Out-of-Sample Hydrocarbon Production Forecasting: Time Series Machine Learning using Productivity Index-Driven Features and Inductive Conformal Prediction
This work addresses the problem of unreliable out-of-sample forecasts for hydrocarbon production, which is critical for reservoir engineers and the oil industry, though it is incremental as it combines existing methods with domain-specific features.
This research tackled hydrocarbon production forecasting by developing a machine learning framework that integrates Productivity Index-driven feature selection and Inductive Conformal Prediction for uncertainty quantification, resulting in the LSTM model achieving the lowest MAE of 19.468 on test data and 29.638 on out-of-sample forecasts for well PF14.
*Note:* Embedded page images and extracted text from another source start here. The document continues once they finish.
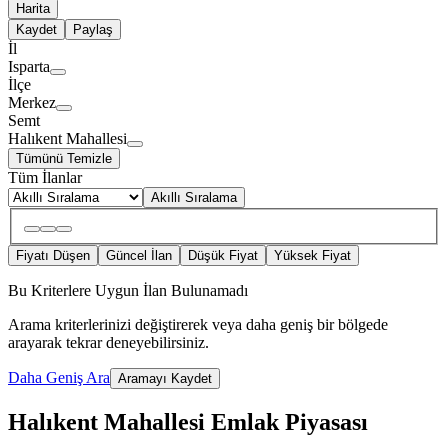
Harita
Kaydet
Paylaş
İl
Isparta
İlçe
Merkez
Semt
Halıkent Mahallesi
Tümünü Temizle
Tüm İlanlar
Akıllı Sıralama
Fiyatı Düşen
Güncel İlan
Düşük Fiyat
Yüksek Fiyat
Bu Kriterlere Uygun İlan Bulunamadı
Arama kriterlerinizi değiştirerek veya daha geniş bir bölgede
arayarak tekrar deneyebilirsiniz.
Daha Geniş Ara
Aramayı Kaydet
Halıkent Mahallesi Emlak Piyasası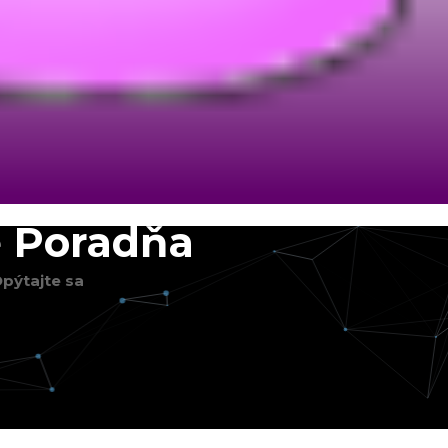
 Poradňa
pýtajte sa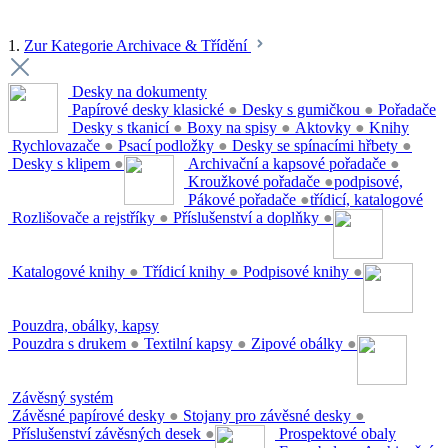
1.
Zur Kategorie Archivace & Třídění
Desky na dokumenty
Papírové desky klasické
●
Desky s gumičkou
●
Pořadače
Desky s tkanicí
●
Boxy na spisy
●
Aktovky
●
Knihy
Rychlovazače
●
Psací podložky
●
Desky se spínacími hřbety
●
Desky s klipem
●
Archivační a kapsové pořadače
●
Kroužkové pořadače
●
podpisové,
Pákové pořadače
●
třídicí, katalogové
Rozlišovače a rejstříky
●
Příslušenství a doplňky
●
Katalogové knihy
●
Třídicí knihy
●
Podpisové knihy
●
Pouzdra, obálky, kapsy
Pouzdra s drukem
●
Textilní kapsy
●
Zipové obálky
●
Závěsný systém
Závěsné papírové desky
●
Stojany pro závěsné desky
●
Příslušenství závěsných desek
●
Prospektové obaly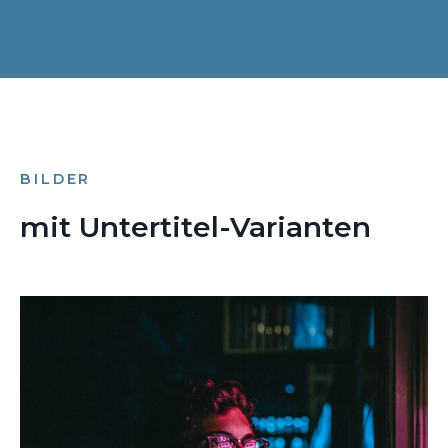
BILDER
mit Untertitel-Varianten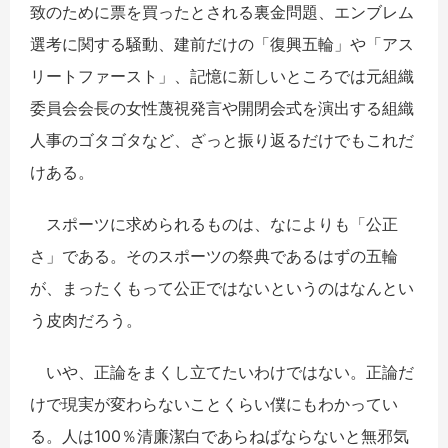
致のために票を買ったとされる裏金問題、エンブレム
選考に関する騒動、建前だけの「復興五輪」や「アス
リートファースト」、記憶に新しいところでは元組織
委員会会長の女性蔑視発言や開閉会式を演出する組織
人事のゴタゴタなど、ざっと振り返るだけでもこれだ
けある。
スポーツに求められるものは、なによりも「公正
さ」である。そのスポーツの祭典であるはずの五輪
が、まったくもって公正ではないというのはなんとい
う皮肉だろう。
いや、正論をまくし立てたいわけではない。正論だ
けで現実が変わらないことくらい僕にもわかってい
る。人は100％清廉潔白であらねばならないと無邪気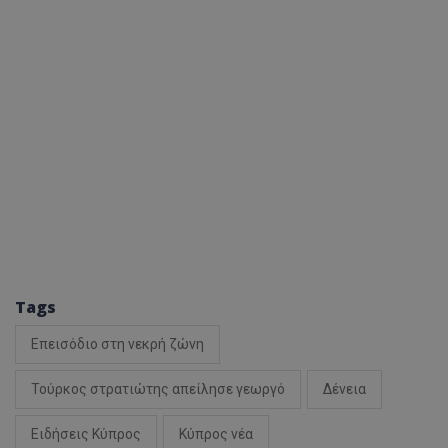
Tags
Επεισόδιο στη νεκρή ζώνη
Τούρκος στρατιώτης απείλησε γεωργό
Δένεια
Ειδήσεις Κύπρος
Κύπρος νέα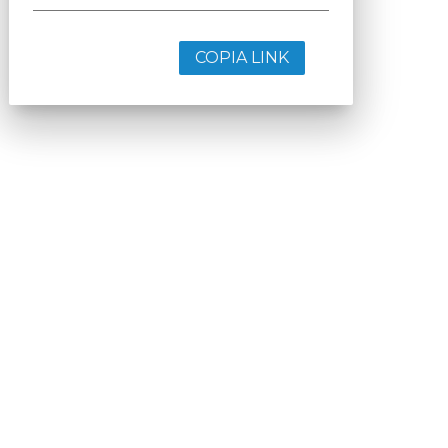
COPIA LINK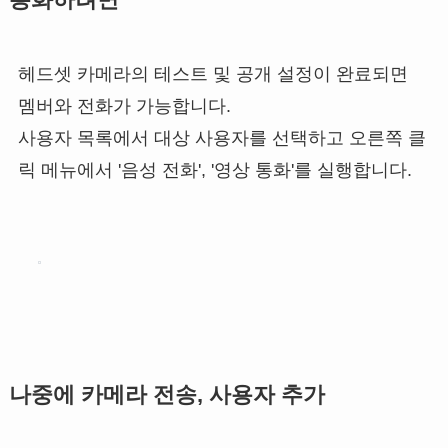
헤드셋 카메라의 테스트 및 공개 설정이 완료되면
멤버와 전화가 가능합니다.
사용자 목록에서 대상 사용자를 선택하고 오른쪽 클
릭 메뉴에서 '음성 전화', '영상 통화'를 실행합니다.
나중에 카메라 전송, 사용자 추가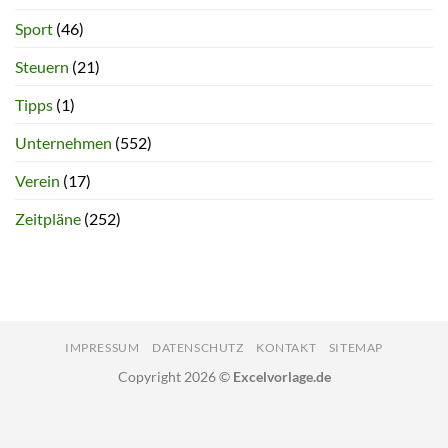
Sport
(46)
Steuern
(21)
Tipps
(1)
Unternehmen
(552)
Verein
(17)
Zeitpläne
(252)
IMPRESSUM
DATENSCHUTZ
KONTAKT
SITEMAP
Copyright 2026 ©
Excelvorlage.de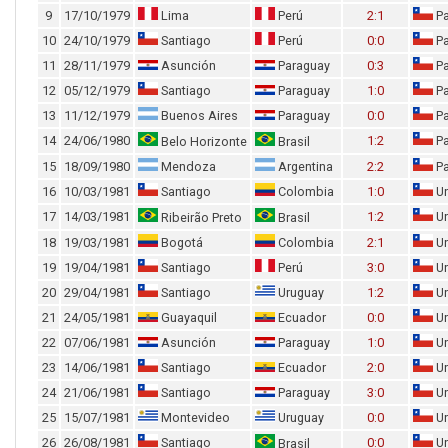
9
17/10/1979
Lima
Perú
2:1
Pa
10
24/10/1979
Santiago
Perú
0:0
Pa
11
28/11/1979
Asunción
Paraguay
0:3
Pa
12
05/12/1979
Santiago
Paraguay
1:0
Pa
13
11/12/1979
Buenos Aires
Paraguay
0:0
Pa
14
24/06/1980
1:2
Pa
Belo Horizonte
Brasil
15
18/09/1980
Mendoza
Argentina
2:2
Pa
16
10/03/1981
Santiago
Colombia
1:0
Un
17
14/03/1981
1:2
Un
Ribeirão Preto
Brasil
18
19/03/1981
Bogotá
Colombia
2:1
Un
19
19/04/1981
Santiago
Perú
3:0
Un
20
29/04/1981
Santiago
Uruguay
1:2
Un
21
24/05/1981
Guayaquil
Ecuador
0:0
Un
22
07/06/1981
Asunción
Paraguay
1:0
Un
23
14/06/1981
Santiago
Ecuador
2:0
Un
24
21/06/1981
Santiago
Paraguay
3:0
Un
25
15/07/1981
Montevideo
Uruguay
0:0
Un
26
26/08/1981
Santiago
0:0
Un
Brasil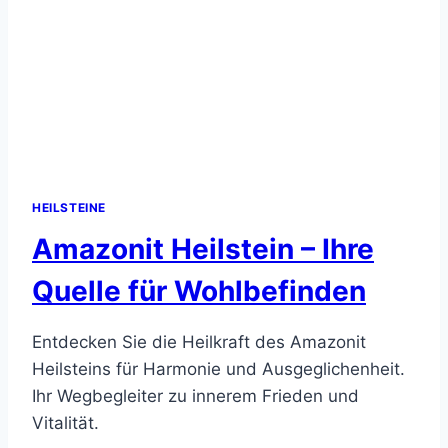
HEILSTEINE
Amazonit Heilstein – Ihre
Quelle für Wohlbefinden
Entdecken Sie die Heilkraft des Amazonit
Heilsteins für Harmonie und Ausgeglichenheit.
Ihr Wegbegleiter zu innerem Frieden und
Vitalität.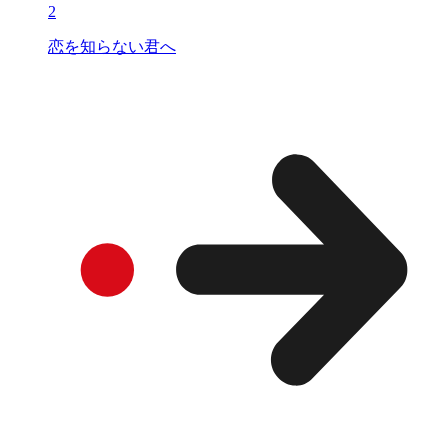
2
恋を知らない君へ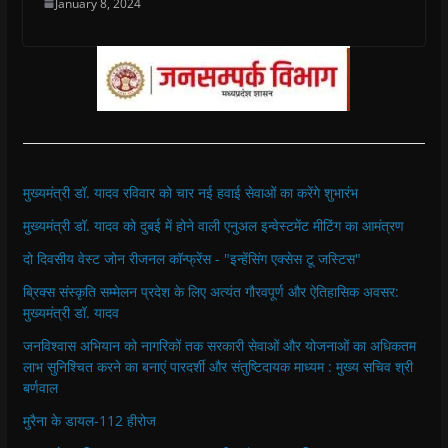
January 8, 2024
मुख्यमंत्री डॉ. यादव रविवार को चार नई हवाई सेवाओं का करेंगे शुभारंभ
मुख्यमंत्री डॉ. यादव को दुबई में होने वाली एनुअल इन्वेस्टमेंट मीटिंग का आमंत्रण
दो दिवसीय वेस्ट जोन रीजनल कॉन्फ्रेंस - "इन्हेंसिंग एक्सेस टू जस्टिस"
ब्रिक्स संस्कृति सम्मेलन प्रदेश के लिए अत्यंत गौरवपूर्ण और ऐतिहासिक अवसर:
मुख्यमंत्री डॉ. यादव
जनविश्वास अभियान को नागरिकों तक सरकारी सेवाओं और योजनाओं का अधिकतम
लाभ सुनिश्चित करने का बनाएं पारदर्शी और संतुष्टिदायक माध्यम : मुख्य सचिव श्री
बर्णवाल
मुरैना के डायल-112 हीरोज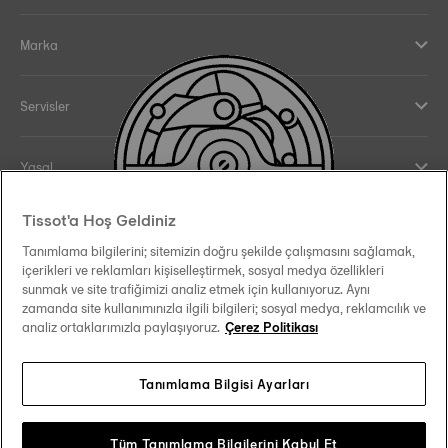
Marka
Servisler
Yasal
Tissot'a Hoş Geldiniz
Yardım ve İletişim
Tanımlama bilgilerini; sitemizin doğru şekilde çalışmasını sağlamak,
içerikleri ve reklamları kişiselleştirmek, sosyal medya özellikleri
Our commitments
sunmak ve site trafiğimizi analiz etmek için kullanıyoruz. Aynı
zamanda site kullanımınızla ilgili bilgileri; sosyal medya, reklamcılık ve
analiz ortaklarımızla paylaşıyoruz.
Çerez Politikası
Tanımlama Bilgisi Ayarları
Follow us on social media
Türkiye
Change country
Tissot Copyrights 2026
Tüm Tanımlama Bilgilerini Kabul Et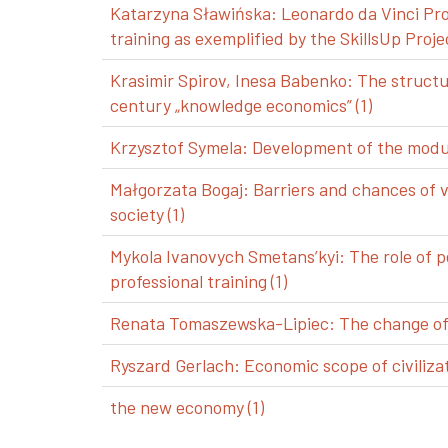
Katarzyna Sławińska: Leonardo da Vinci Pro
training as exemplified by the SkillsUp Projec
Krasimir Spirov, Inesa Babenko: The structu
century „knowledge economics” (1)
Krzysztof Symela: Development of the modul
Małgorzata Bogaj: Barriers and chances of 
society (1)
Mykola Ivanovych Smetans’kyi: The role of p
professional training (1)
Renata Tomaszewska-Lipiec: The change of a
Ryszard Gerlach: Economic scope of civilizat
the new economy (1)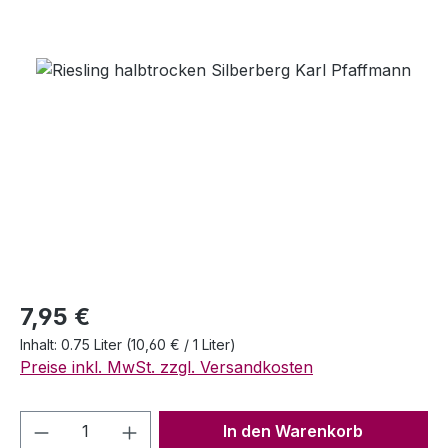
Bildergalerie überspringen
Regulärer Preis:
7,95 €
Inhalt:
0.75 Liter
(10,60 € / 1 Liter)
Preise inkl. MwSt. zzgl. Versandkosten
Produkt Anzahl: Gib den gewünschten We
In den Warenkorb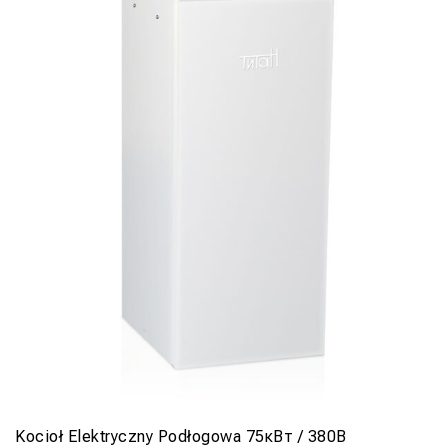
Kocioł Elektryczny Podłogowa 75кВт / 380В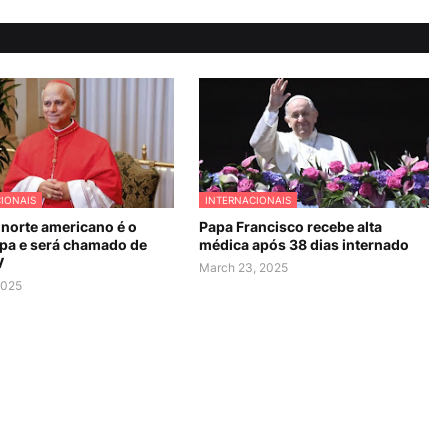
IONAIS
INTERNACIONAIS
 norte americano é o
Papa Francisco recebe alta
pa e será chamado de
médica após 38 dias internado
V
March 23, 2025
2025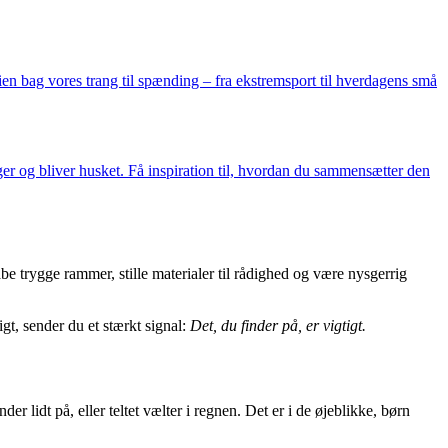
ien bag vores trang til spænding – fra ekstremsport til hverdagens små
r og bliver husket. Få inspiration til, hvordan du sammensætter den
be trygge rammer, stille materialer til rådighed og være nysgerrig
gt, sender du et stærkt signal:
Det, du finder på, er vigtigt.
 lidt på, eller teltet vælter i regnen. Det er i de øjeblikke, børn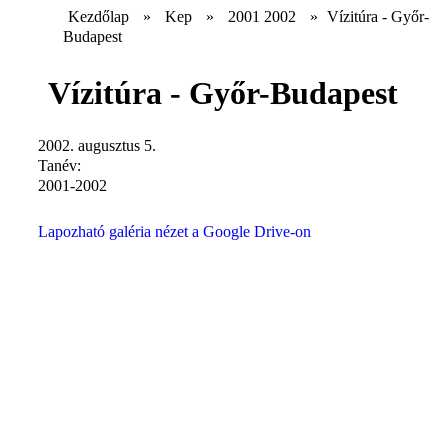
Kezdőlap
»
Kep
»
2001 2002
»
Vízitúra - Győr-
Budapest
Vízitúra - Győr-Budapest
2002. augusztus 5.
Tanév:
2001-2002
Lapozható galéria nézet a Google Drive-on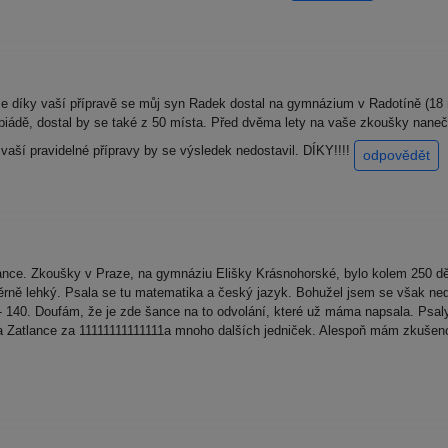
e díky vaší přípravě se můj syn Radek dostal na gymnázium v Radotíně (18 m
piádě, dostal by se také z 50 místa. Před dvěma lety na vaše zkoušky naneč
vaší pravidelné přípravy by se výsledek nedostavil. DÍKY!!!!
odpovědět
nce. Zkoušky v Praze, na gymnáziu Elišky Krásnohorské, bylo kolem 250 dět
ěrně lehký. Psala se tu matematika a český jazyk. Bohužel jsem se však ne
 - 140. Doufám, že je zde šance na to odvolání, které už máma napsala. Psa
 Zatlance za 11111111111111a mnoho dalších jedniček. Alespoň mám zkušenost,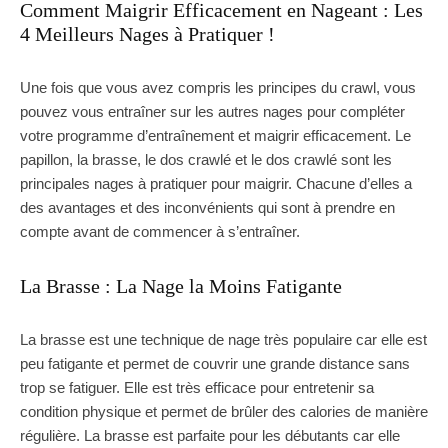
Comment Maigrir Efficacement en Nageant : Les
4 Meilleurs Nages à Pratiquer !
Une fois que vous avez compris les principes du crawl, vous
pouvez vous entraîner sur les autres nages pour compléter
votre programme d’entraînement et maigrir efficacement. Le
papillon, la brasse, le dos crawlé et le dos crawlé sont les
principales nages à pratiquer pour maigrir. Chacune d’elles a
des avantages et des inconvénients qui sont à prendre en
compte avant de commencer à s’entraîner.
La Brasse : La Nage la Moins Fatigante
La brasse est une technique de nage très populaire car elle est
peu fatigante et permet de couvrir une grande distance sans
trop se fatiguer. Elle est très efficace pour entretenir sa
condition physique et permet de brûler des calories de manière
régulière. La brasse est parfaite pour les débutants car elle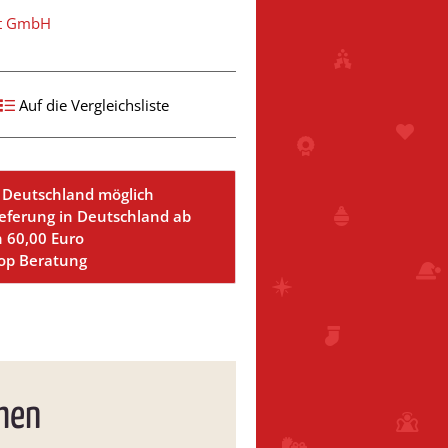
st GmbH
Auf die Vergleichsliste
 Deutschland möglich
ieferung in Deutschland ab
n 60,00 Euro
Top Beratung
hen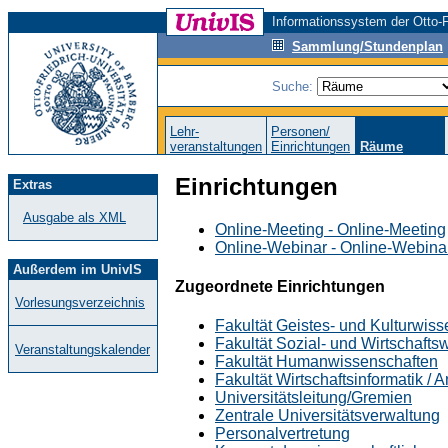
Informationssystem der Otto-F
Sammlung/Stundenplan
Suche:
Lehr-
Personen/
veranstaltungen
Einrichtungen
Räume
Einrichtungen
Extras
Ausgabe als XML
Online-Meeting - Online-Meeting
Online-Webinar - Online-Webina
Außerdem im UnivIS
Zugeordnete Einrichtungen
Vorlesungsverzeichnis
Fakultät Geistes- und Kulturwis
Fakultät Sozial- und Wirtschafts
Veranstaltungskalender
Fakultät Humanwissenschaften
Fakultät Wirtschaftsinformatik /
Universitätsleitung/Gremien
Zentrale Universitätsverwaltung
Personalvertretung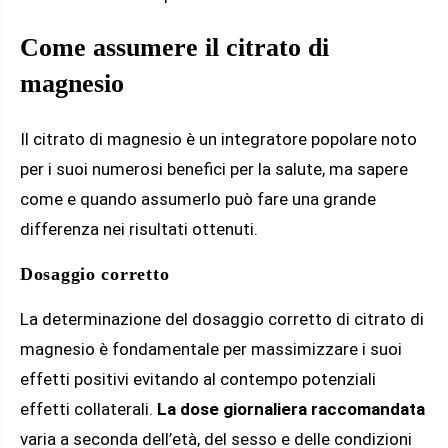
Come assumere il citrato di
magnesio
Il citrato di magnesio è un integratore popolare noto
per i suoi numerosi benefici per la salute, ma sapere
come e quando assumerlo può fare una grande
differenza nei risultati ottenuti.
Dosaggio corretto
La determinazione del dosaggio corretto di citrato di
magnesio è fondamentale per massimizzare i suoi
effetti positivi evitando al contempo potenziali
effetti collaterali.
La dose giornaliera raccomandata
varia a seconda dell’età, del sesso e delle condizioni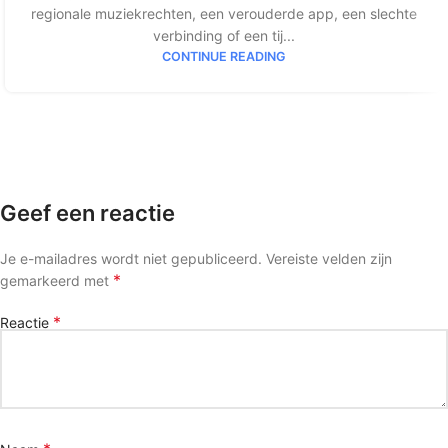
regionale muziekrechten, een verouderde app, een slechte
verbinding of een tij...
CONTINUE READING
Geef een reactie
Je e-mailadres wordt niet gepubliceerd.
Vereiste velden zijn
*
gemarkeerd met
*
Reactie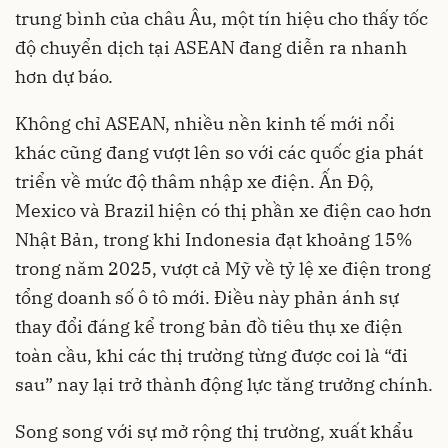
trung bình của châu Âu, một tín hiệu cho thấy tốc
độ chuyển dịch tại ASEAN đang diễn ra nhanh
hơn dự báo.
Không chỉ ASEAN, nhiều nền kinh tế mới nổi
khác cũng đang vượt lên so với các quốc gia phát
triển về mức độ thâm nhập xe điện. Ấn Độ,
Mexico và Brazil hiện có thị phần xe điện cao hơn
Nhật Bản, trong khi Indonesia đạt khoảng 15%
trong năm 2025, vượt cả Mỹ về tỷ lệ xe điện trong
tổng doanh số ô tô mới. Điều này phản ánh sự
thay đổi đáng kể trong bản đồ tiêu thụ xe điện
toàn cầu, khi các thị trường từng được coi là “đi
sau” nay lại trở thành động lực tăng trưởng chính.
Song song với sự mở rộng thị trường, xuất khẩu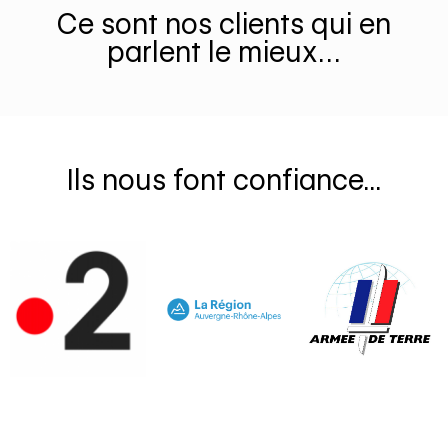
Ce sont nos clients qui en
parlent le mieux…
Ils nous font confiance...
This research introduces a new ML framework designed to enhance the robustness of out-of-sample hydrocarbon production forecasting, specifically addressing multivariate time series analysis. The proposed methodology integrates Productivity Index (PI)-driven feature selection, a concept derived from reservoir engineering, with Inductive Conformal Prediction (ICP) for rigorous uncertainty quantification. Utilizing historical data from the Volve (wells PF14, PF12) and Norne (well E1H) oil fields, this study investigates the efficacy of various predictive algorithms-namely Long Short-Term Memory (LSTM), Bidirectional LSTM (BiLSTM), Gated Recurrent Unit (GRU), and eXtreme Gradient Boosting (XGBoost) - in forecasting historical oil production rates (OPR_H). All the models achieved "out-of-sample" production forecasts for an upcoming future timeframe. Model performance was comprehensively evaluated using traditional error metrics (e.g., MAE) supplemented by Forecast Bias and Prediction Direction Accuracy (PDA) to assess bias and trend-capturing capabilities. The PI-based feature selection effectively reduced input dimensionality compared to conventional numerical simulation workflows. The uncertainty quantification was addressed using the ICP framework, a distribution-free approach that guarantees valid prediction intervals (e.g., 95% coverage) without reliance on distributional assumptions, offering a distinct advantage over traditional confidence intervals, particularly for complex, non-normal data. Results demonstrated the superior performance of the LSTM model, achieving the lowest MAE on test (19.468) and genuine out-of-sample forecast data (29.638) for well PF14, with subsequent validation on Norne well E1H. These findings highlight the significant potential of combining domain-specific knowledge with advanced ML techniques to improve the reliability of hydrocarbon production forecasts.